On August 2, eight films hit the screen: 'B.A. Pass', 'Rabba Main Kya Karoon', 'Love In Bombay', 'Calapor', 'Bhadaas', 'Chor Chor Super Chor', 'Prague and Bachchan'. 'Once Upon a Time In Mumbaai Dobaara' postponed its release by one week to avoid a clash with Shahrukh Khan and Deepika Padukone starrer 'Chennai Express' which hit the screens this Friday.
Bollywood has some big and small budget films lined up for back-to-back release. 'Madras Café' will release on August 23 followed by 'Satyagraha' on August 30.
Every week at least one big budget film hits the screen along with two or three small budget films. Last year around 100 Bollywood films were released. But this year about 175 to 180 films, including dubbed films, will hit the screen, says trade analyst Komal Nahta. The overall business might have registered a growth but films are eating into each other's profits, he insists.
“These days it's just one or two weeks' business for a film and then another big release overshadows the previous releases. Thanks to this trend many films are not able to make the money they have the potential for. 'Ramaiya Vastavaiya' had the potential of making more than Rs 40 crore but it could hardly gather Rs 30 to 31 crore. In spite of being a good film with a strong story and popular star cast, 'D-Day' had to suffer a loss of at least Rs 5 crore. I believe multiplexes should learn to estimate the actual potential of a film instead of going by star cast of the film," says Nahta.
This year till August, the number of films released is close to 100 (apart from Hollywood film releases). The worst affected are the small budget films that get no time to breathe. They are like stillborn babies, says trade analyst Taran Adarsh. “Bollywood is following Hollywood's pattern. But do people in India have the mindset of watching 8-9 films per month? 'Sixteen' was a good film and could have made money but it couldn't compete with Rakeysh Omprakash Mehra's 'Bhaag Milkha Bhaag', which has turned out to be a winner with mind-blowing collections. It has already made Rs 102 crore, very close to 'Yeh Jawani Hai Deewani's' Rs 180 crore collection," says Taran. Many other small budget films like 'Bajatey Raho' and 'Chor Chor Super Chor' did not get sufficient screenings.
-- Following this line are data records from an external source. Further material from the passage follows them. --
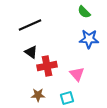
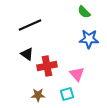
black triangle: moved 4 px left, 2 px down
cyan square: moved 4 px up
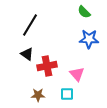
black line: rotated 35 degrees counterclockwise
cyan square: rotated 16 degrees clockwise
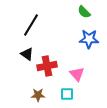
black line: moved 1 px right
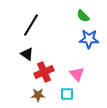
green semicircle: moved 1 px left, 4 px down
red cross: moved 3 px left, 6 px down; rotated 12 degrees counterclockwise
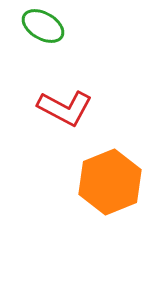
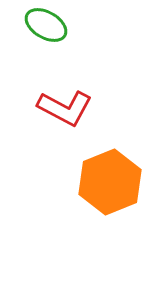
green ellipse: moved 3 px right, 1 px up
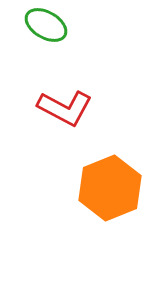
orange hexagon: moved 6 px down
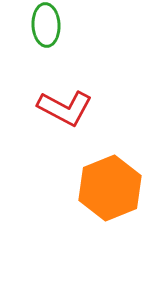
green ellipse: rotated 57 degrees clockwise
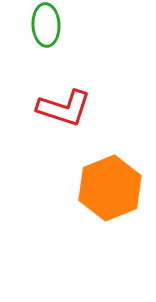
red L-shape: moved 1 px left; rotated 10 degrees counterclockwise
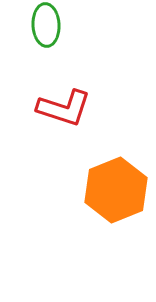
orange hexagon: moved 6 px right, 2 px down
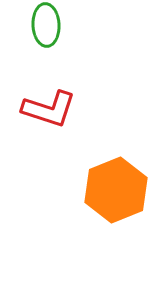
red L-shape: moved 15 px left, 1 px down
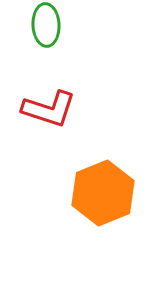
orange hexagon: moved 13 px left, 3 px down
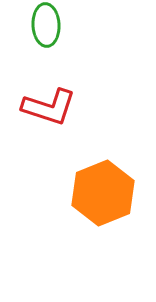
red L-shape: moved 2 px up
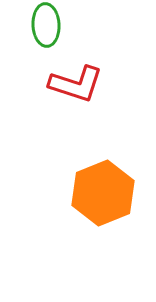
red L-shape: moved 27 px right, 23 px up
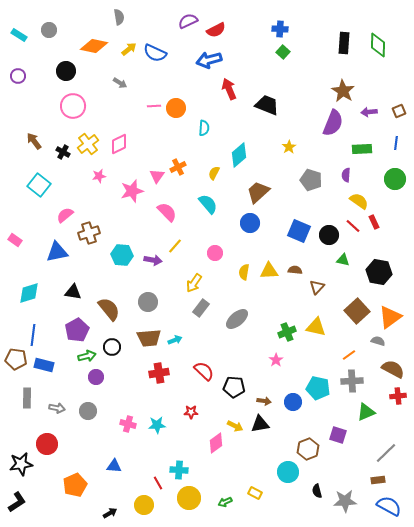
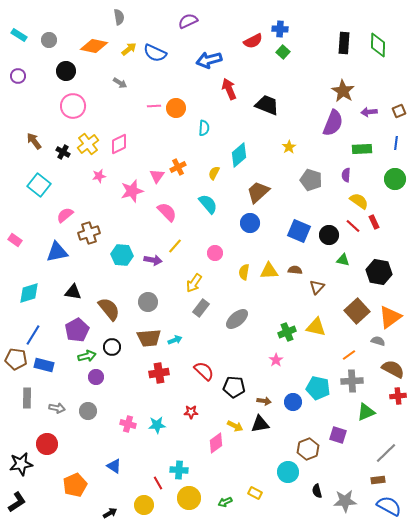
gray circle at (49, 30): moved 10 px down
red semicircle at (216, 30): moved 37 px right, 11 px down
blue line at (33, 335): rotated 25 degrees clockwise
blue triangle at (114, 466): rotated 28 degrees clockwise
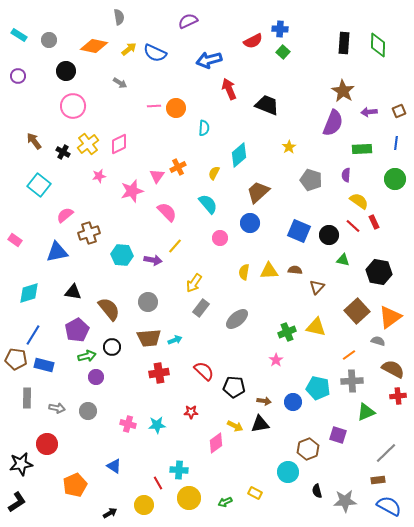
pink circle at (215, 253): moved 5 px right, 15 px up
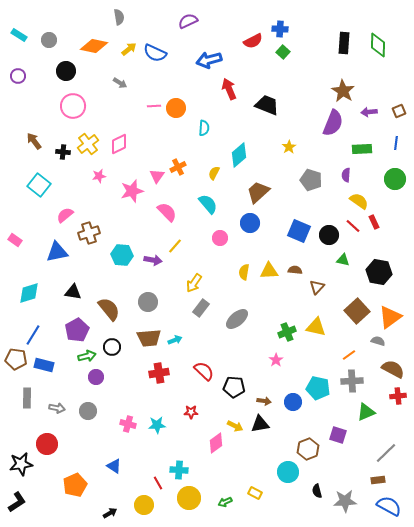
black cross at (63, 152): rotated 24 degrees counterclockwise
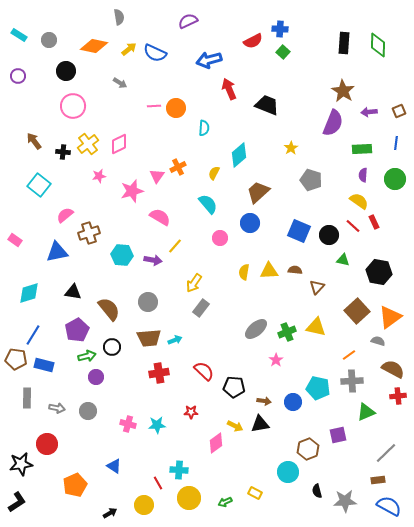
yellow star at (289, 147): moved 2 px right, 1 px down
purple semicircle at (346, 175): moved 17 px right
pink semicircle at (167, 212): moved 7 px left, 5 px down; rotated 15 degrees counterclockwise
gray ellipse at (237, 319): moved 19 px right, 10 px down
purple square at (338, 435): rotated 30 degrees counterclockwise
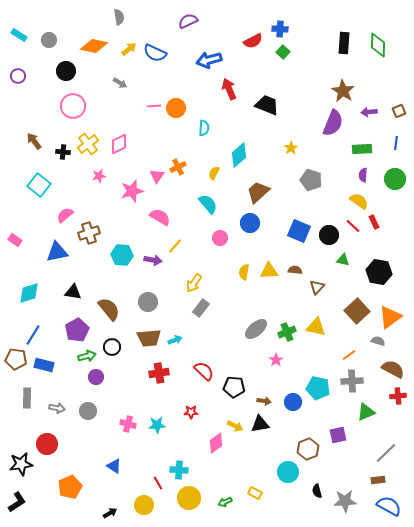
orange pentagon at (75, 485): moved 5 px left, 2 px down
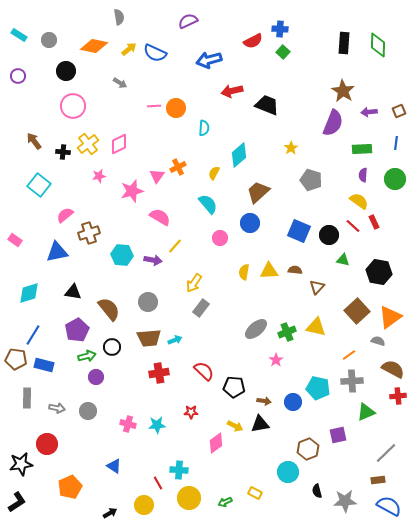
red arrow at (229, 89): moved 3 px right, 2 px down; rotated 80 degrees counterclockwise
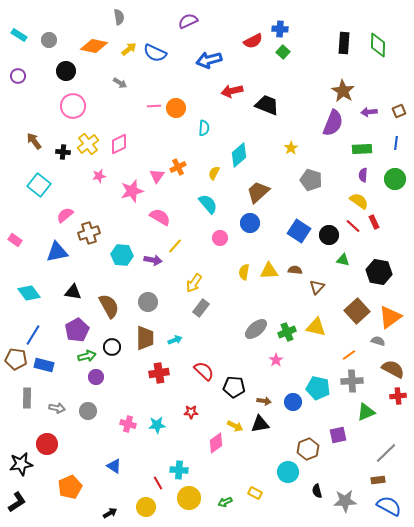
blue square at (299, 231): rotated 10 degrees clockwise
cyan diamond at (29, 293): rotated 70 degrees clockwise
brown semicircle at (109, 309): moved 3 px up; rotated 10 degrees clockwise
brown trapezoid at (149, 338): moved 4 px left; rotated 85 degrees counterclockwise
yellow circle at (144, 505): moved 2 px right, 2 px down
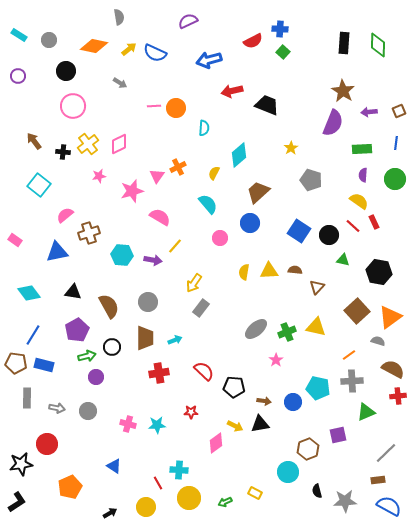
brown pentagon at (16, 359): moved 4 px down
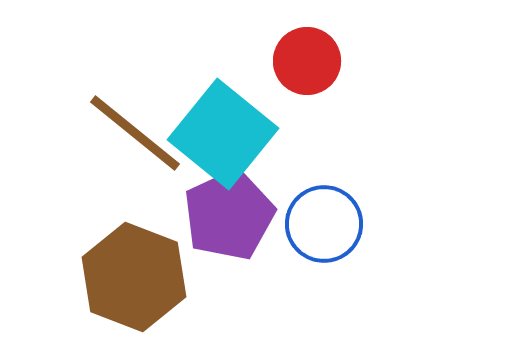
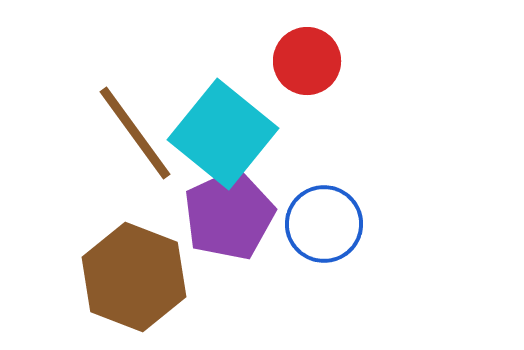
brown line: rotated 15 degrees clockwise
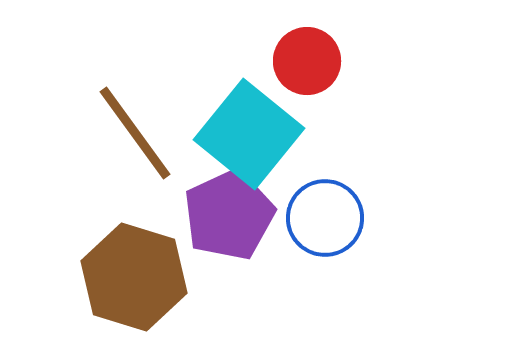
cyan square: moved 26 px right
blue circle: moved 1 px right, 6 px up
brown hexagon: rotated 4 degrees counterclockwise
While we keep reading about a film entering the Rs 100 crore club, film distributor Manmohan Kapur insists that the actual profit that reaches producers is just 50 per cent of it. “These figures are gross figures including taxes and theatres' share. Big budget films have it easy given their mega promotions and contacts. 'Himmatwala's' prints were distributed on condition that theatres will sign for 'Chennai Express' also. While single theatres can give you good money, they can't run a film for more than one week. So ultimately you depend on multiplexes for profit. However, multiplexes might reserve peak timings for big budget films. If your film is running just two shows a day, one at 9.30 am and another at 11 pm, it would definitely discourage the footfall," adds Kapur.
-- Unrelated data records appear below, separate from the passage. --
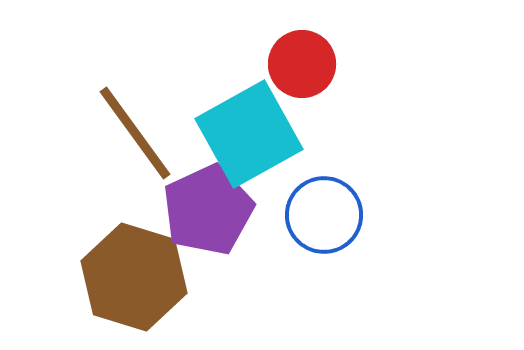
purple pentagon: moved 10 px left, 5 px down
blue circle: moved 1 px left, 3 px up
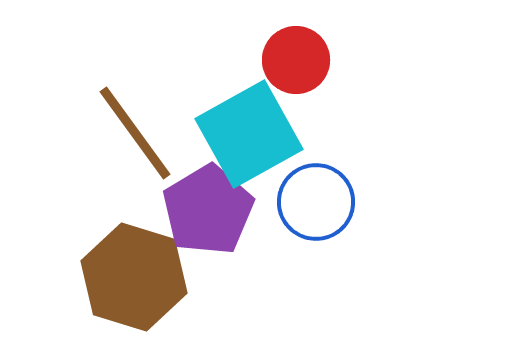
red circle: moved 6 px left, 4 px up
purple pentagon: rotated 6 degrees counterclockwise
blue circle: moved 8 px left, 13 px up
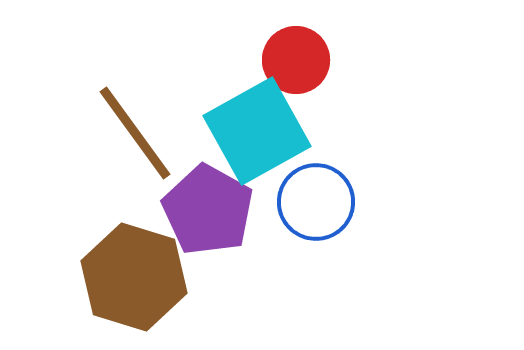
cyan square: moved 8 px right, 3 px up
purple pentagon: rotated 12 degrees counterclockwise
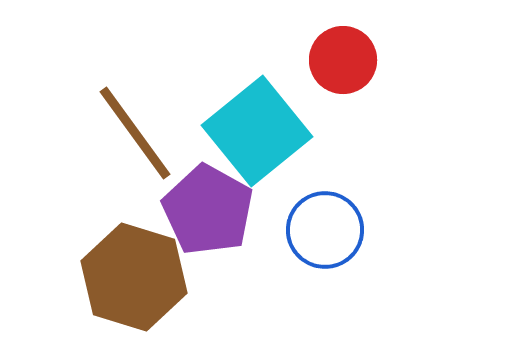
red circle: moved 47 px right
cyan square: rotated 10 degrees counterclockwise
blue circle: moved 9 px right, 28 px down
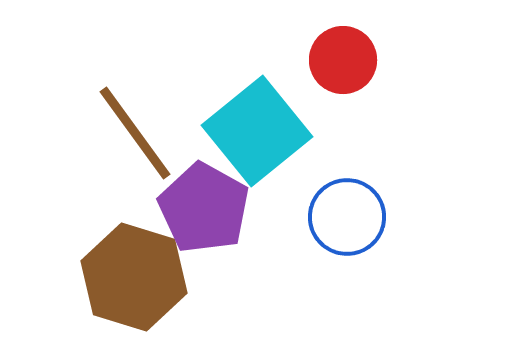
purple pentagon: moved 4 px left, 2 px up
blue circle: moved 22 px right, 13 px up
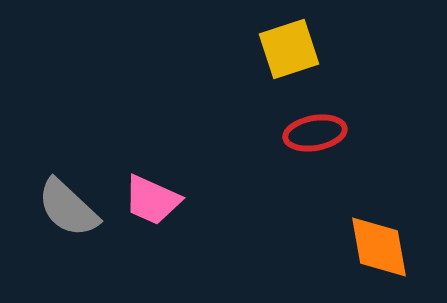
It's a sorry state of overproduction with a glut of scores of ready-to-release films battling for windows, agrees film producer Suneel Darshan. “It's surely a worrying trend for not just small but big budget films also. 'Jab Tak Hai Jaan' and 'Son Of Sardar' were released in the same week and they both ended up eating into each other's profits. The exhibition sector faces the pressure of over-supply leaving content under-exploited," he adds. With increasing number of releases, filmmakers are forced to go overboard with promotions. “Though filmmakers now make money by selling satellite rights of their films. Not just producers but cinema also is in loss. I believe the only solution is more number of cinemas and multiplexes. But even that will take time," adds film critic Khalid Mohammed.